Moreover, federalization complements a strategy in which low-income adults and children are given access to subsidized private insurance coverage, as Taylor has argued. (The usual concern that’s raised about this step is that subsidized private insurance coverage is likely to be much more expensive than Medicaid, a subject to which we’ll return.)
Michael Greve, author of The Upside-Down Constitution, has argued that the problem with the Medicaid expansion is not so much that it is coercive as that it creates serious incentive problems:
Conditional grants programs, the Supreme Court says, are “in the nature of a contract.” They’re permissible on two key conditions: (1) states must have a choice to participate (they can’t be commandeered); and (2) the grant conditions must be cleared stated at the front end. That’s sensible as far as it goes, but it misses two incentive problems. First, all federal grant programs create a fiscal asymmetry: taxpayers in non-participating states will pay “their” share of the program one way or the other. The state as a state can say “no” only to the proceeds, not to its taxpayers’ contributions. Second, funding programs create powerful lock-in effects. Political and fiscal considerations make it well-nigh impossible to exit or even limit the programs. Every unspent or cut state dollar is a federal dollar (or some fraction or multiple thereof) left on the table. [Emphasis added]

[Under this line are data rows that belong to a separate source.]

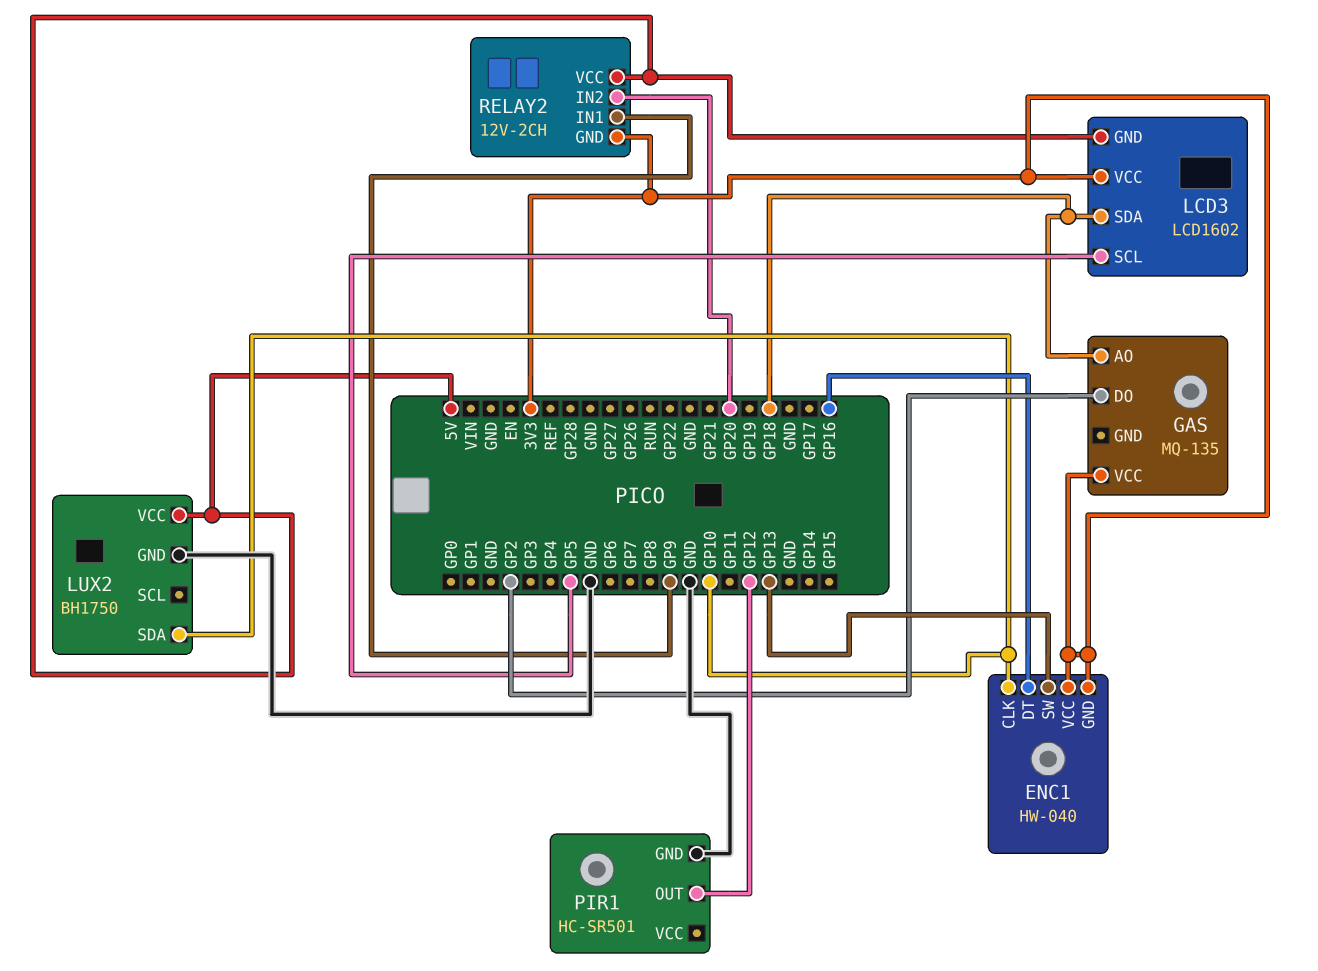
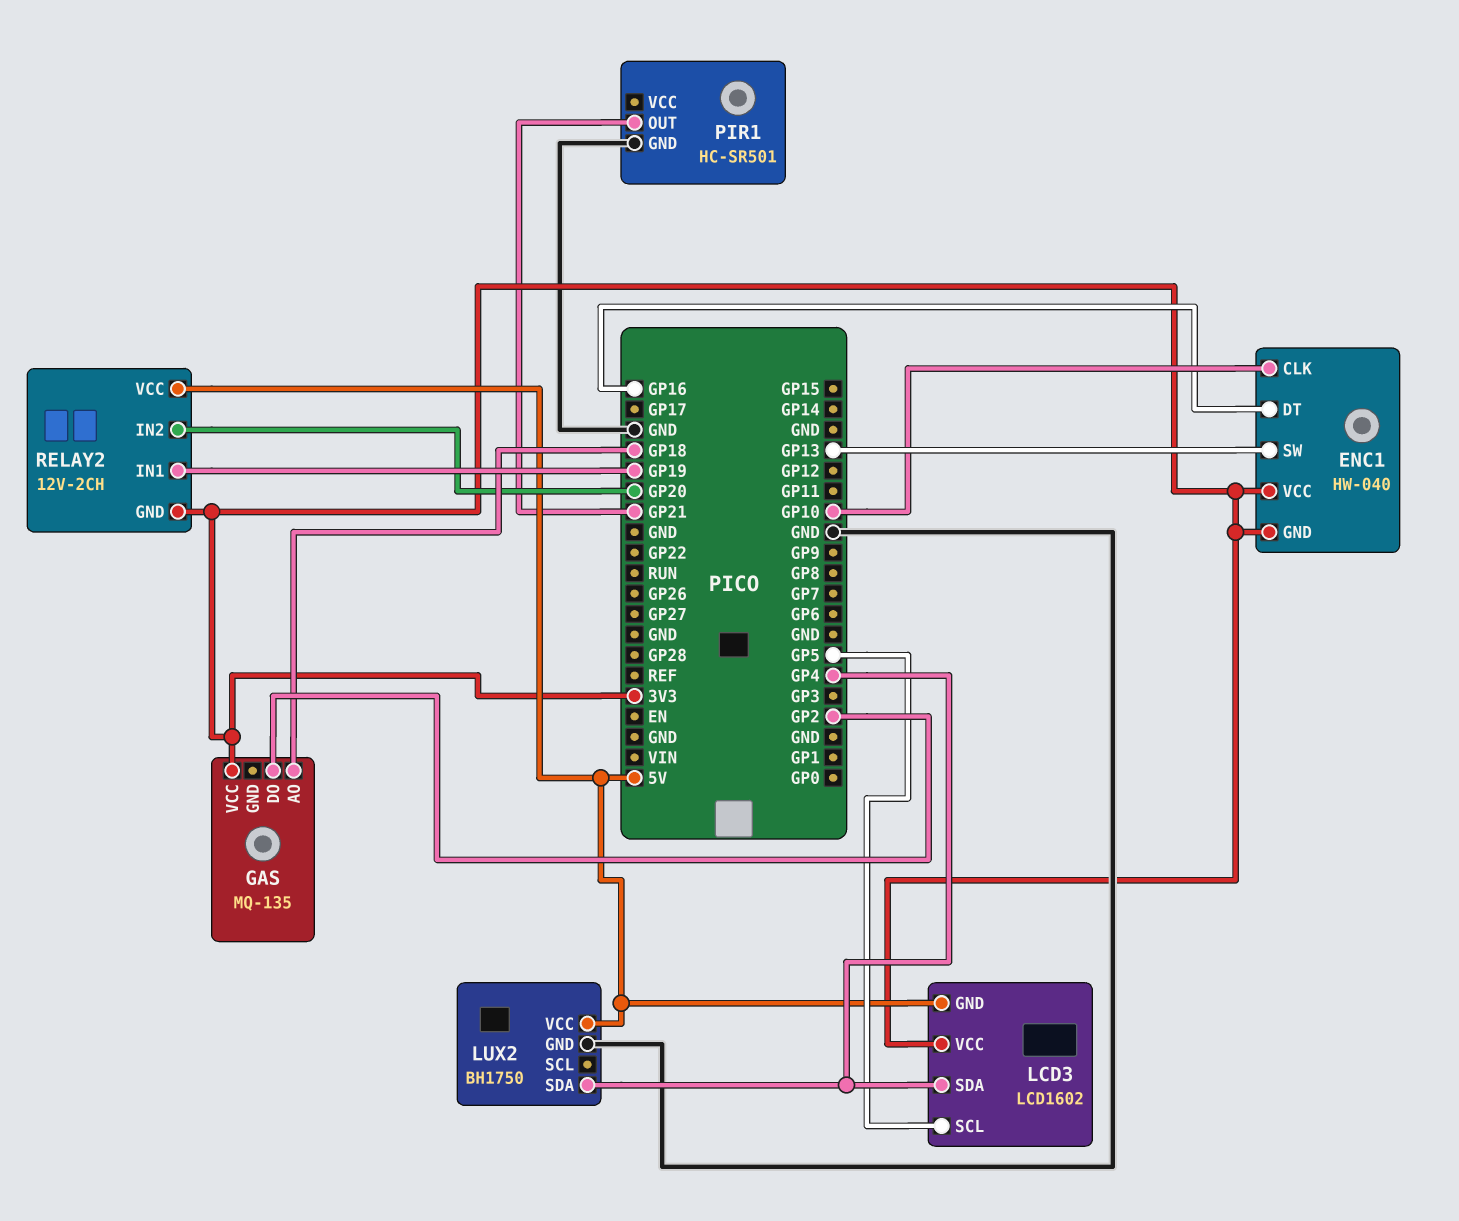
LCD3 pin SDA: GP18 -> GP4
LUX2 pin SDA: GP10 -> GP4
PIR1 pin OUT: GP12 -> GP21
RELAY2 pin IN1: GP9 -> GP19

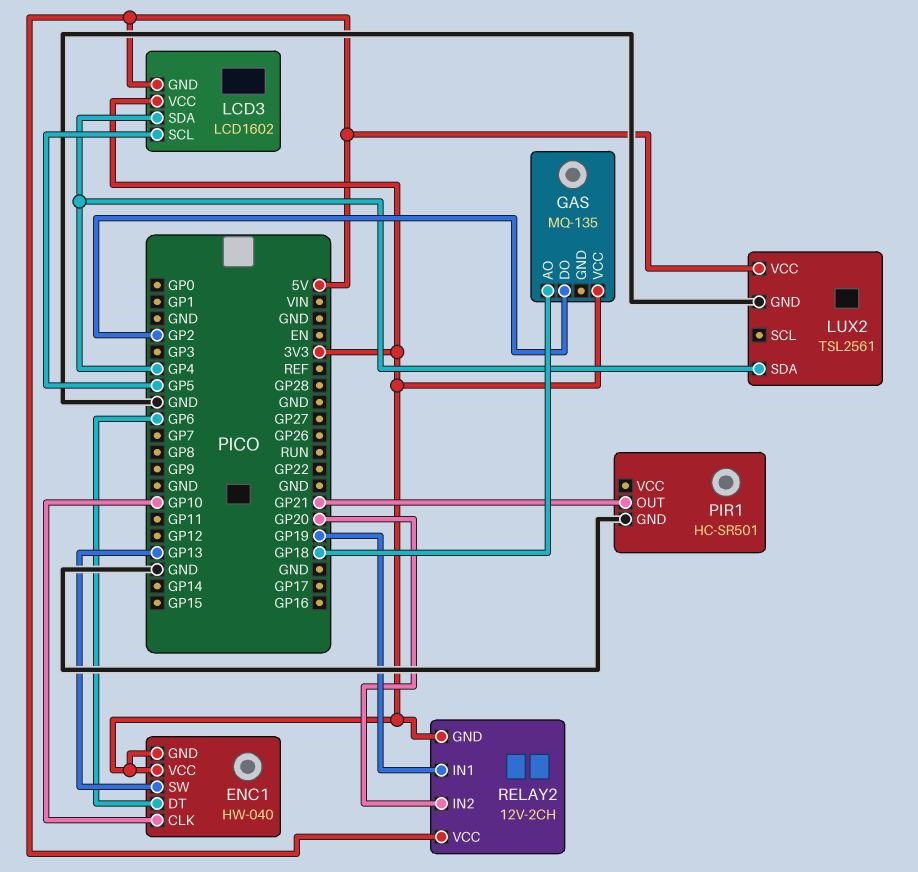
ENC1 pin DT: GP16 -> GP6
LUX2: BH1750 -> TSL2561

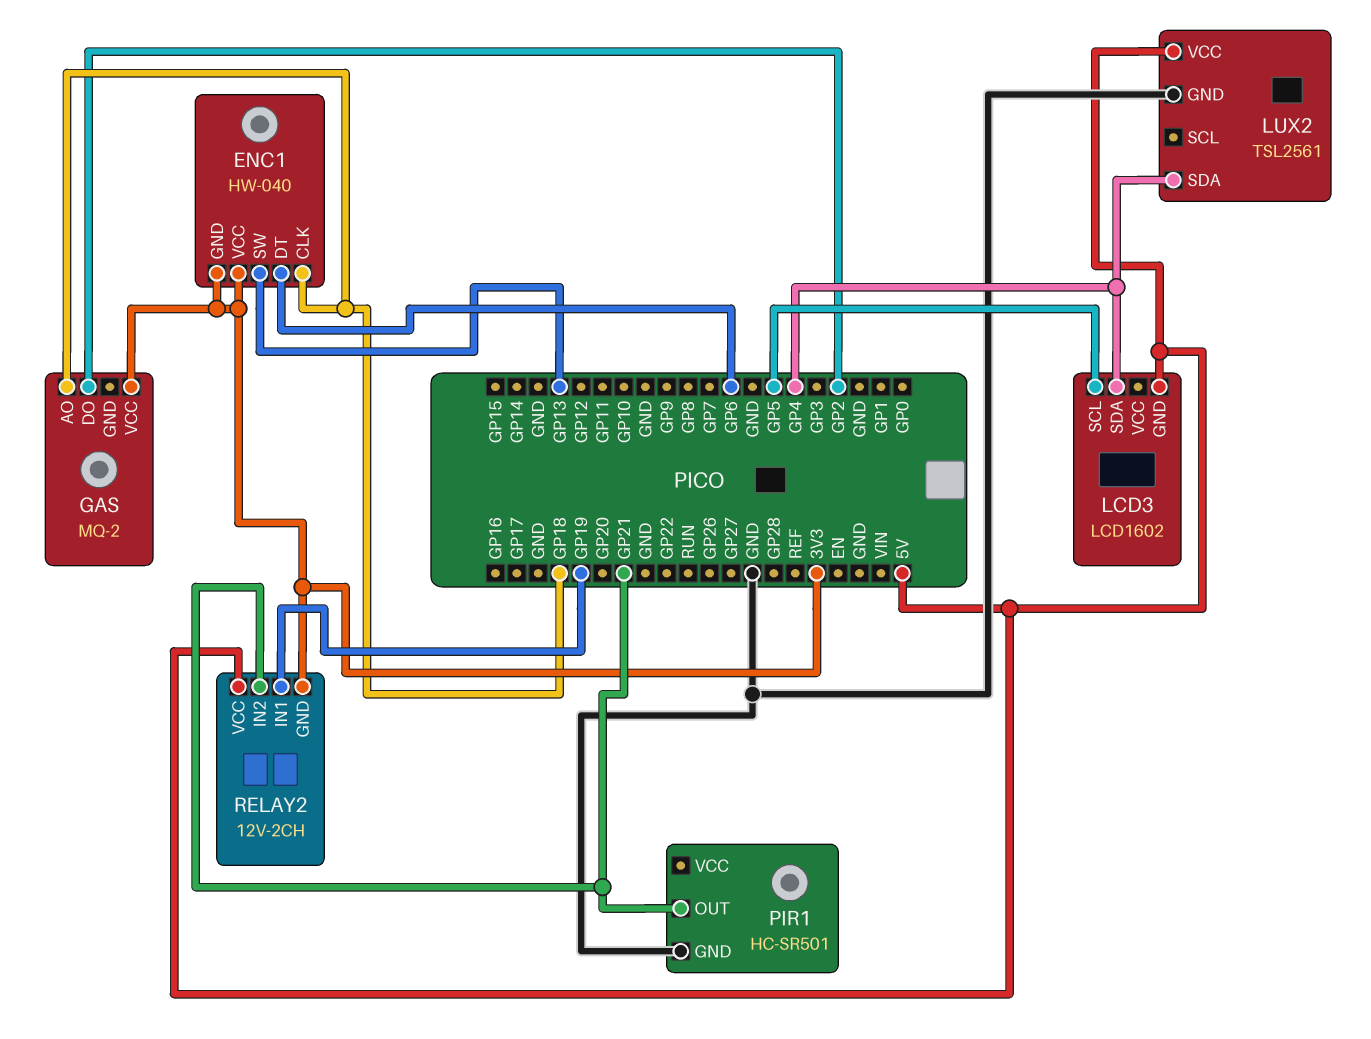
ENC1 pin CLK: GP10 -> GP18
GAS: MQ-135 -> MQ-2
LCD3 pin VCC: 3V3 -> none
RELAY2 pin IN2: GP20 -> GP21

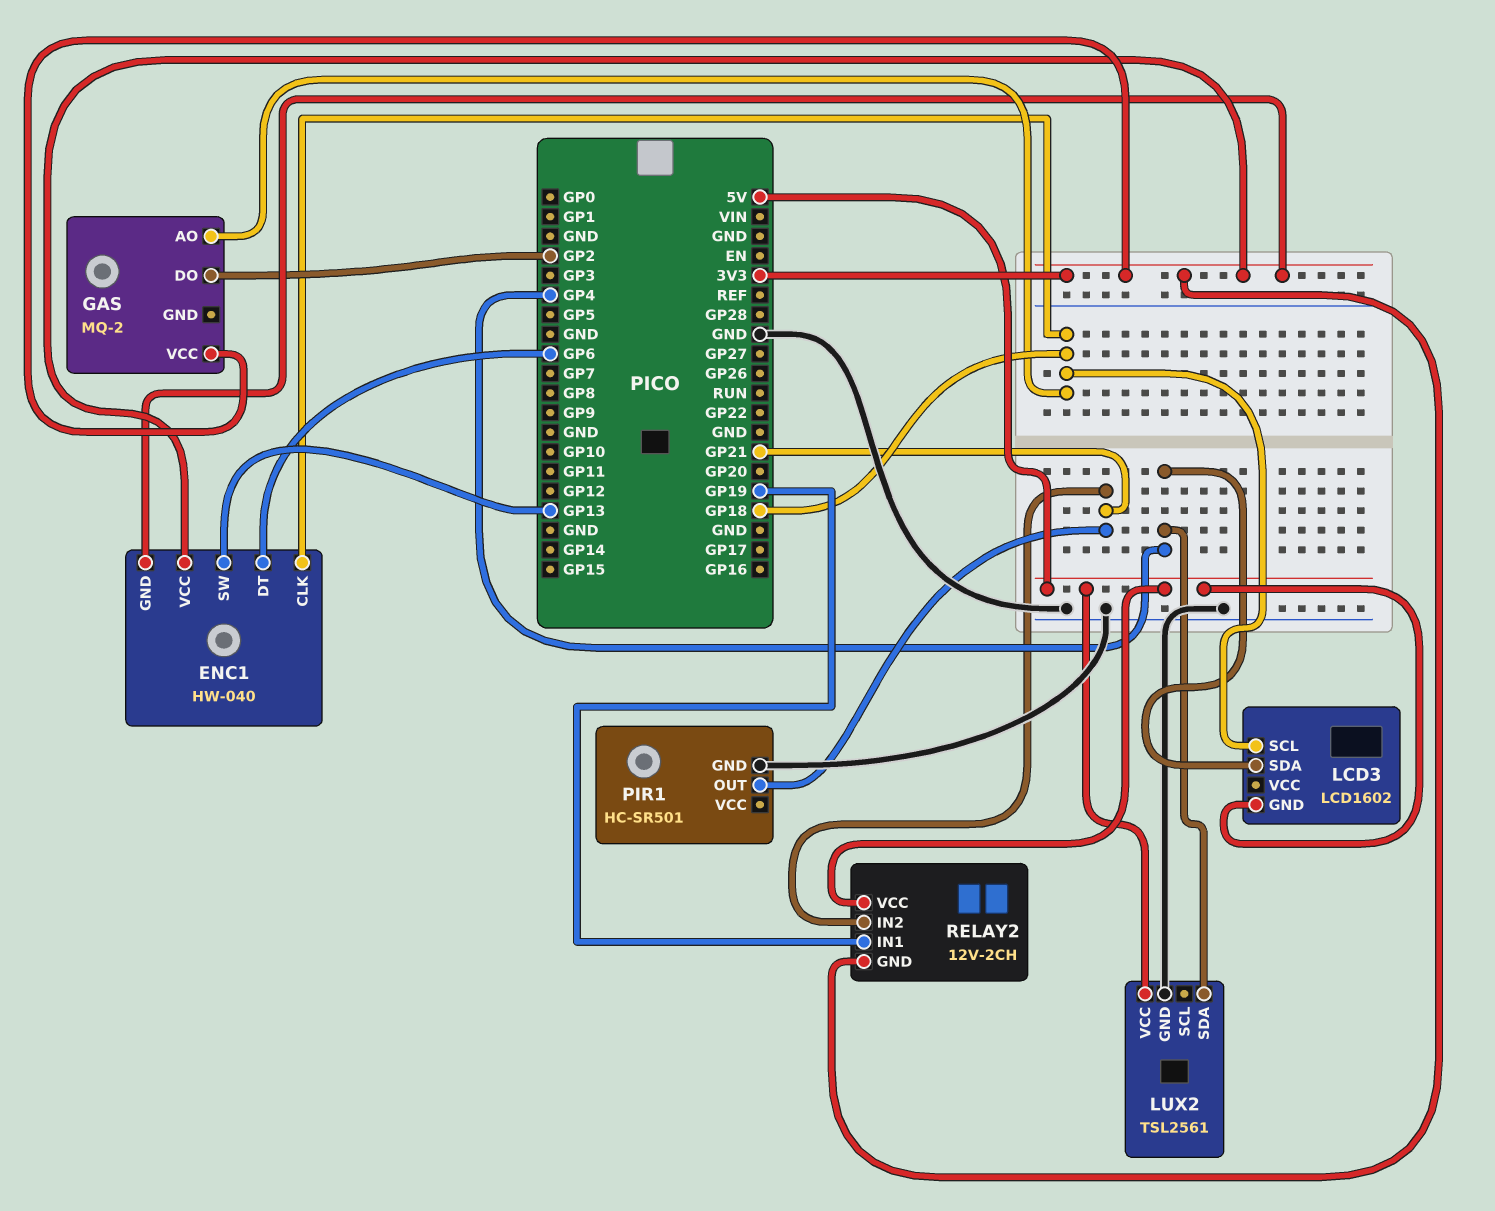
LCD3 pin SCL: GP5 -> GP18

To contain these incentive problems, Greve has recommended that taxpayers residing in states that choose to opt out of conditional grant programs, like Medicaid, should be spared some share of their federal tax burden, roughly commensurate with the share of federal expenditures devoted to the grant program in question. So if the federal government devotes 8 percent of its budget to Medicaid, states that choose not to participate in Medicaid should be spared 8 percent of the federal tax burden, and so on.
Though it is difficult to imagine Democrats in Congress embracing Greve’s proposal, and though it would be difficult to implement in practice, federalizing the costs associated with the dual eligibles might have some of the beneficial effects of Greve’s opt-out clause.